All of the records should be given again exactly as they appear.

:: Data entries ::
====
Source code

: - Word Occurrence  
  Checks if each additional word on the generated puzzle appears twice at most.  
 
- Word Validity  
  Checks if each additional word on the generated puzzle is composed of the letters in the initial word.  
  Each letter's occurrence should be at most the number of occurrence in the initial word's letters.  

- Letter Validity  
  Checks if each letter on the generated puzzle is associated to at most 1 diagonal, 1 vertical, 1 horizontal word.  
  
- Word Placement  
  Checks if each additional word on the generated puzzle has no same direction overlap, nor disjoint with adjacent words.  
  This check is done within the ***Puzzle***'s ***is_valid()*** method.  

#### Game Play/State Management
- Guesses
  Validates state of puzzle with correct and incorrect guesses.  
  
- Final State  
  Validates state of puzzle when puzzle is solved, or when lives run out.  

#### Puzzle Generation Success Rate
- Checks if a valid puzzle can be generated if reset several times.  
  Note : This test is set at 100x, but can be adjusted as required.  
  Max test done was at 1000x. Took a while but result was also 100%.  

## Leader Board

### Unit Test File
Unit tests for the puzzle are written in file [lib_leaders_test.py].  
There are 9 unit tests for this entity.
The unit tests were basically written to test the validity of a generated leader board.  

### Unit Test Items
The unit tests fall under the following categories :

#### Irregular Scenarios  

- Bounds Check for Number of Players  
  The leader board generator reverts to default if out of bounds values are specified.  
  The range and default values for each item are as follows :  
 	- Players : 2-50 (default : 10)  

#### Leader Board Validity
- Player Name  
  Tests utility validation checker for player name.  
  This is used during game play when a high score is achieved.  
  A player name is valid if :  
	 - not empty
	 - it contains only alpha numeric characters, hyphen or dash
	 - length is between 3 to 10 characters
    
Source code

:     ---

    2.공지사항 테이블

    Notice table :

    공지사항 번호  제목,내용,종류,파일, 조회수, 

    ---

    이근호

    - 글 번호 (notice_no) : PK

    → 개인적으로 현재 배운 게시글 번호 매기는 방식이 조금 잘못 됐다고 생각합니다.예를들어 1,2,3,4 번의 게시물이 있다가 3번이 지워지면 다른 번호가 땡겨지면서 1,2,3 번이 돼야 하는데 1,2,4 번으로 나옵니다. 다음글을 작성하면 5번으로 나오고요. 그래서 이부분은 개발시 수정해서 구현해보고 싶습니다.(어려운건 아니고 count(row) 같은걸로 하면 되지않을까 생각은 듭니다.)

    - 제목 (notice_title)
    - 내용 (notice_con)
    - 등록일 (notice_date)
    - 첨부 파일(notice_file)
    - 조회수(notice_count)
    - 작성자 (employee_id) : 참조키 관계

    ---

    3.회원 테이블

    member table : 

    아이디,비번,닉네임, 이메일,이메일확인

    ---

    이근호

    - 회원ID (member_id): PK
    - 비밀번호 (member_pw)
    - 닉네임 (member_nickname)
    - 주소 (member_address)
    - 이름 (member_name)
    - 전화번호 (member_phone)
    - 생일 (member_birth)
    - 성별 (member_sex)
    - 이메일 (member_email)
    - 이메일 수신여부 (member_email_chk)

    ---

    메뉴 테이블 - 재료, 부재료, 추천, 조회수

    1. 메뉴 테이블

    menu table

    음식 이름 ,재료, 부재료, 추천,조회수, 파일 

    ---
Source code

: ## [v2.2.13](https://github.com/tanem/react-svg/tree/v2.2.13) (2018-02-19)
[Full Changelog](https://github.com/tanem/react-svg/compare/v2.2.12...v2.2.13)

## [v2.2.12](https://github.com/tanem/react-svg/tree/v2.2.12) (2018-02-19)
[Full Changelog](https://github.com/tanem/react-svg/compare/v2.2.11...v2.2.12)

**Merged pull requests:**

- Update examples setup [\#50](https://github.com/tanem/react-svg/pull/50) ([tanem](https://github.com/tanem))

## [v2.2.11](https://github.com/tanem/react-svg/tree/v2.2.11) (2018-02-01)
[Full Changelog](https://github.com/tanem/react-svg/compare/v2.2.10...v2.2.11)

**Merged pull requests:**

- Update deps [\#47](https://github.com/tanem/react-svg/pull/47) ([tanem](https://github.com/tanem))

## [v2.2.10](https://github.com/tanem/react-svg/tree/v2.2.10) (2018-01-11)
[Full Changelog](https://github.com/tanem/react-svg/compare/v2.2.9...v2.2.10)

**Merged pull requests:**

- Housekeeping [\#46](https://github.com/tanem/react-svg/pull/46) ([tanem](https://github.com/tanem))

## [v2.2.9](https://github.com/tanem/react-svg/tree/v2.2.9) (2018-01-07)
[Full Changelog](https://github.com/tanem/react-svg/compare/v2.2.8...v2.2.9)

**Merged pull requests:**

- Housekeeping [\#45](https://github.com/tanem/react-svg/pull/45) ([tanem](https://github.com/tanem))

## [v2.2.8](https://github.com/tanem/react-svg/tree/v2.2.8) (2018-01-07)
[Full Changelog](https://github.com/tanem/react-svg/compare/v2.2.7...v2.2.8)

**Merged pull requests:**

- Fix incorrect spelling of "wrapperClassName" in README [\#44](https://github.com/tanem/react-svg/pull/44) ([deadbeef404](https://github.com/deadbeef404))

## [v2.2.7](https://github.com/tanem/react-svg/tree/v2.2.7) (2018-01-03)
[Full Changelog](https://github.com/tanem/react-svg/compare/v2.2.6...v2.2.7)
====
:: FINISHED EXERCISE ::
Source code

: - Word Occurrence  
  Checks if each additional word on the generated puzzle appears twice at most.  
 
- Word Validity  
  Checks if each additional word on the generated puzzle is composed of the letters in the initial word.  
  Each letter's occurrence should be at most the number of occurrence in the initial word's letters.  

- Letter Validity  
  Checks if each letter on the generated puzzle is associated to at most 1 diagonal, 1 vertical, 1 horizontal word.  
  
- Word Placement  
  Checks if each additional word on the generated puzzle has no same direction overlap, nor disjoint with adjacent words.  
  This check is done within the ***Puzzle***'s ***is_valid()*** method.  

#### Game Play/State Management
- Guesses
  Validates state of puzzle with correct and incorrect guesses.  
  
- Final State  
  Validates state of puzzle when puzzle is solved, or when lives run out.  

#### Puzzle Generation Success Rate
- Checks if a valid puzzle can be generated if reset several times.  
  Note : This test is set at 100x, but can be adjusted as required.  
  Max test done was at 1000x. Took a while but result was also 100%.  

## Leader Board

### Unit Test File
Unit tests for the puzzle are written in file [lib_leaders_test.py].  
There are 9 unit tests for this entity.
The unit tests were basically written to test the validity of a generated leader board.  

### Unit Test Items
The unit tests fall under the following categories :

#### Irregular Scenarios  

- Bounds Check for Number of Players  
  The leader board generator reverts to default if out of bounds values are specified.  
  The range and default values for each item are as follows :  
 	- Players : 2-50 (default : 10)  

#### Leader Board Validity
- Player Name  
  Tests utility validation checker for player name.  
  This is used during game play when a high score is achieved.  
  A player name is valid if :  
	 - not empty
	 - it contains only alpha numeric characters, hyphen or dash
	 - length is between 3 to 10 characters
    
Source code

:     ---

    2.공지사항 테이블

    Notice table :

    공지사항 번호  제목,내용,종류,파일, 조회수, 

    ---

    이근호

    - 글 번호 (notice_no) : PK

    → 개인적으로 현재 배운 게시글 번호 매기는 방식이 조금 잘못 됐다고 생각합니다.예를들어 1,2,3,4 번의 게시물이 있다가 3번이 지워지면 다른 번호가 땡겨지면서 1,2,3 번이 돼야 하는데 1,2,4 번으로 나옵니다. 다음글을 작성하면 5번으로 나오고요. 그래서 이부분은 개발시 수정해서 구현해보고 싶습니다.(어려운건 아니고 count(row) 같은걸로 하면 되지않을까 생각은 듭니다.)

    - 제목 (notice_title)
    - 내용 (notice_con)
    - 등록일 (notice_date)
    - 첨부 파일(notice_file)
    - 조회수(notice_count)
    - 작성자 (employee_id) : 참조키 관계

    ---

    3.회원 테이블

    member table : 

    아이디,비번,닉네임, 이메일,이메일확인

    ---

    이근호

    - 회원ID (member_id): PK
    - 비밀번호 (member_pw)
    - 닉네임 (member_nickname)
    - 주소 (member_address)
    - 이름 (member_name)
    - 전화번호 (member_phone)
    - 생일 (member_birth)
    - 성별 (member_sex)
    - 이메일 (member_email)
    - 이메일 수신여부 (member_email_chk)

    ---

    메뉴 테이블 - 재료, 부재료, 추천, 조회수

    1. 메뉴 테이블

    menu table

    음식 이름 ,재료, 부재료, 추천,조회수, 파일 

    ---
Source code

: ## [v2.2.13](https://github.com/tanem/react-svg/tree/v2.2.13) (2018-02-19)
[Full Changelog](https://github.com/tanem/react-svg/compare/v2.2.12...v2.2.13)

## [v2.2.12](https://github.com/tanem/react-svg/tree/v2.2.12) (2018-02-19)
[Full Changelog](https://github.com/tanem/react-svg/compare/v2.2.11...v2.2.12)

**Merged pull requests:**

- Update examples setup [\#50](https://github.com/tanem/react-svg/pull/50) ([tanem](https://github.com/tanem))

## [v2.2.11](https://github.com/tanem/react-svg/tree/v2.2.11) (2018-02-01)
[Full Changelog](https://github.com/tanem/react-svg/compare/v2.2.10...v2.2.11)

**Merged pull requests:**

- Update deps [\#47](https://github.com/tanem/react-svg/pull/47) ([tanem](https://github.com/tanem))

## [v2.2.10](https://github.com/tanem/react-svg/tree/v2.2.10) (2018-01-11)
[Full Changelog](https://github.com/tanem/react-svg/compare/v2.2.9...v2.2.10)

**Merged pull requests:**

- Housekeeping [\#46](https://github.com/tanem/react-svg/pull/46) ([tanem](https://github.com/tanem))

## [v2.2.9](https://github.com/tanem/react-svg/tree/v2.2.9) (2018-01-07)
[Full Changelog](https://github.com/tanem/react-svg/compare/v2.2.8...v2.2.9)

**Merged pull requests:**

- Housekeeping [\#45](https://github.com/tanem/react-svg/pull/45) ([tanem](https://github.com/tanem))

## [v2.2.8](https://github.com/tanem/react-svg/tree/v2.2.8) (2018-01-07)
[Full Changelog](https://github.com/tanem/react-svg/compare/v2.2.7...v2.2.8)

**Merged pull requests:**

- Fix incorrect spelling of "wrapperClassName" in README [\#44](https://github.com/tanem/react-svg/pull/44) ([deadbeef404](https://github.com/deadbeef404))

## [v2.2.7](https://github.com/tanem/react-svg/tree/v2.2.7) (2018-01-03)
[Full Changelog](https://github.com/tanem/react-svg/compare/v2.2.6...v2.2.7)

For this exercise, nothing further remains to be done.